Копровская закрыла глаза платком.
– Наденочек, успокойся… Тебе вредно. Так волноваться тебе нельзя… – уговаривал ее Лагорский. – Ведь тебе впереди еще два акта. А в первом акте, право, ничего дурного не вышло. Ты прекрасно играла, была даже в ударе, была к лицу одета. Тебя вызвали, проводили отлично. Что два-три осла шикать-то начали, так что за беда! Это покупные шикальщики, а не публика. Фигнер – певец какой любимец публики, а и ему сколько раз шикали. А он и в ус себе не дует. Чихать хочет. Прямо – чихать. А из публики тебе аплодировали. Здесь сухая публика, здесь райка нет, но и она аплодировала. Даже очень аплодировала. Я видел даже, что тебе один генерал в первом ряду хлопал, сильно хлопал, – соврал он. – И наконец, это ведь первый акт был, который всегда без особенных хлопков проходит, а результатов надо ждать в третьем акте.
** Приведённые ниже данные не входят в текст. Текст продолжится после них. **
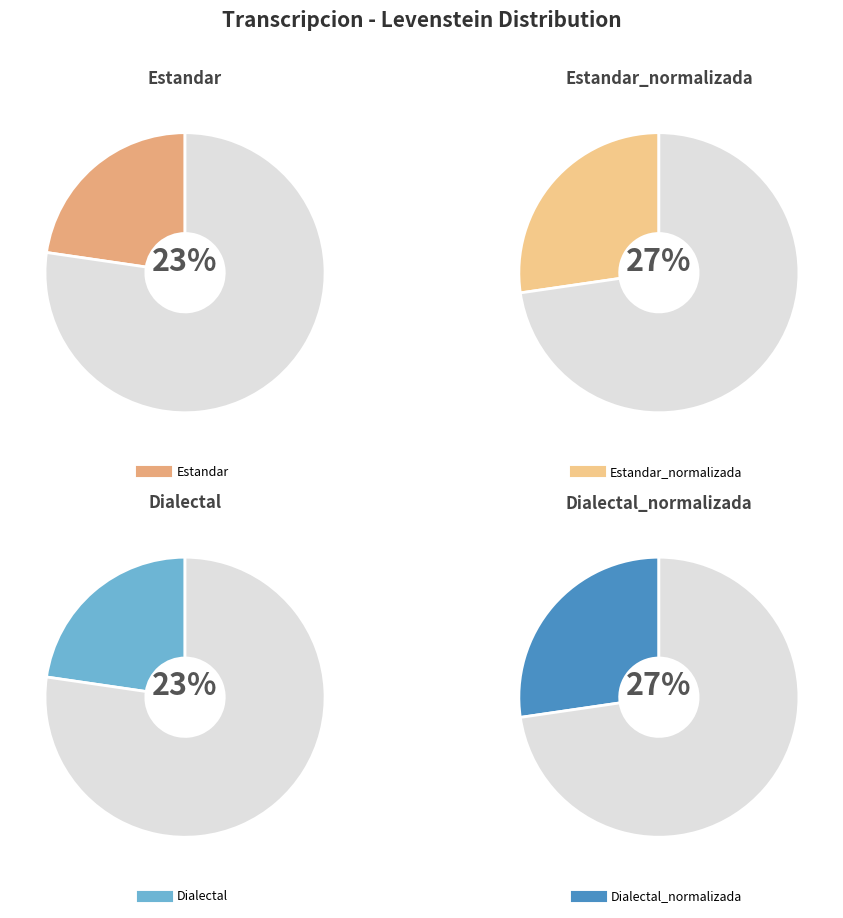

Combined, what portion of the pie is Dialectal_normalizada and Estandar_normalizada?

54.6%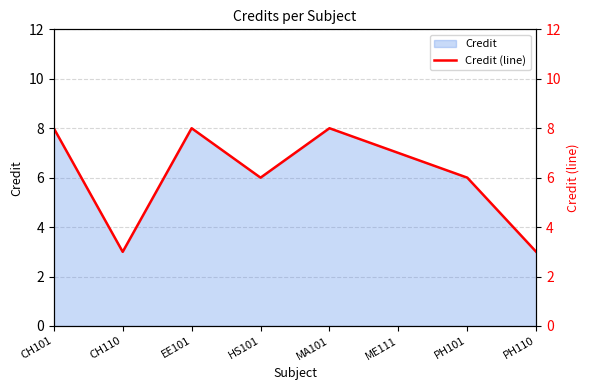

What is the label of the 1st point from the left?

CH101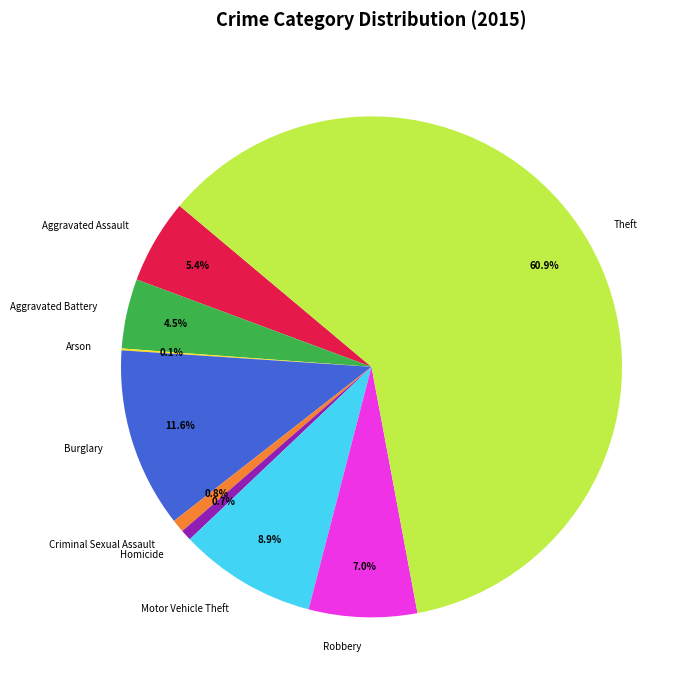

Combined, what portion of the pie is Theft and Aggravated Assault?

66.4%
Копровская несколько успокоилась. Она поднялась с дивана, села перед зеркалом и стала с помощью горничной прикалывать себе шляпку на голову.
– Ну что же, был ты в буфете? Прислушивался к разговору публики? Видел кого-нибудь из рецензентов? Что про меня говорят? – спросила она Лагорского.
– Хвалят, хвалят… Неодобрительных отзывов я не слышал, – врал Лагорский. – Конечно, я забежал туда на минутку, но ничего худого я не слыхал.
– Зачем же ты там не остался дольше!
– Ах, Надюша! Да ведь сама же ты велела поскорей сюда прийти.
– Я велела прийти с результатами. Кого же ты из рецензентов видел? Из каких газет? – допытывалась Копровская.
– Да, право, я не знаю. Ведь я еще не успел ни с кем ознакомиться. Потом узнаю и сообщу тебе! Черный такой… в очках… Он хвалил и называл тебя актрисой московского пошиба, – продолжал врать Лагорский.
Лицо Копровской просияло улыбкой.
– Московского пошиба… – повторила она выражение Лагорского и сказала ему: – Ну, иди теперь в сад, в буфет – и везде прислушивайся… Да постарайся познакомиться с рецензентами-то… А потом мне расскажешь.
Как камень свалился с плеч Лагорского, когда он вышел из уборной жены. Он ожидал бо́льших упреков.
Проходя по сцене, он натолкнулся на Настину. Она была уже одета для роли.
– Лагорский! Я надеюсь, что вы мне найдете завтра комнату, – сказала она. – Поищите. Вы должны это сделать. Во имя наших отношений должны. А то поссоримся.
Глава XIV
Спектакль в театре сада «Карфаген» кончился без особенного скандала. Ожидаемое какое-то полное ошикание всей труппы относилось только к области разговоров и сплетен. Во втором акте также кто-то шикнул Копровской, шикнул и любовнику, но аплодисменты своей клаки сделали дело, и их вызвали. Не было восторженных аплодисментов среди публики, да их не за что было и расточать. Впрочем, Копровская была вызвана и в третьем акте, а понравившийся комик так даже и два раза был вызван. Гора родила мышь, если только это была гора. Впрочем, полиция рассказывала, что она вывела из театра какого-то пьяного, пробовавшего свистать. Лагорский антракт между вторым и третьим актом пробыл в буфете, выпил со знакомыми актерами несколько рюмок коньяку, с рецензентами же не успел познакомиться, так как никто из его знакомых их не знал и не мог ему их указать. Он прислушивался к разговору публики об игре артистов, но ничего не слыхал, кроме порицания неудачного освещения на сцене декораций сада лунным светом, которое все время мигало. Явившись в уборную жены, он, однако, рассказывал, что и публика ее хвалит, и театральные рецензенты относились об ней одобрительно. Ободрившаяся Копровская уже улыбалась и спрашивала его:
– Из какой же газеты всего больше хвалили?
Лагорский замялся и отвечал:
– Да, право, я не знаю. Такой черненький, тощий, в очках. Неловко было спрашивать. А только он одобрительно разбирал твою игру.
– Черненький в золотых очках был здесь в уборной. Его мне представляли. Это из газеты «Факел».
– Нет, он не в золотых очках, – отрицательно покачал головой Лагорский.
– Ну, все равно. Я их всех увижу сегодня за ужином и постараюсь познакомиться. Артаев пристает, чтобы я осталась ужинать. Нельзя отказать.
– Да он даже не в очках, а в пенсне, – заговорил Лагорский, опасаясь, что она начнет его проверять при встрече с рецензентами, и стал путать приметы их. – В черепаховом пенсне.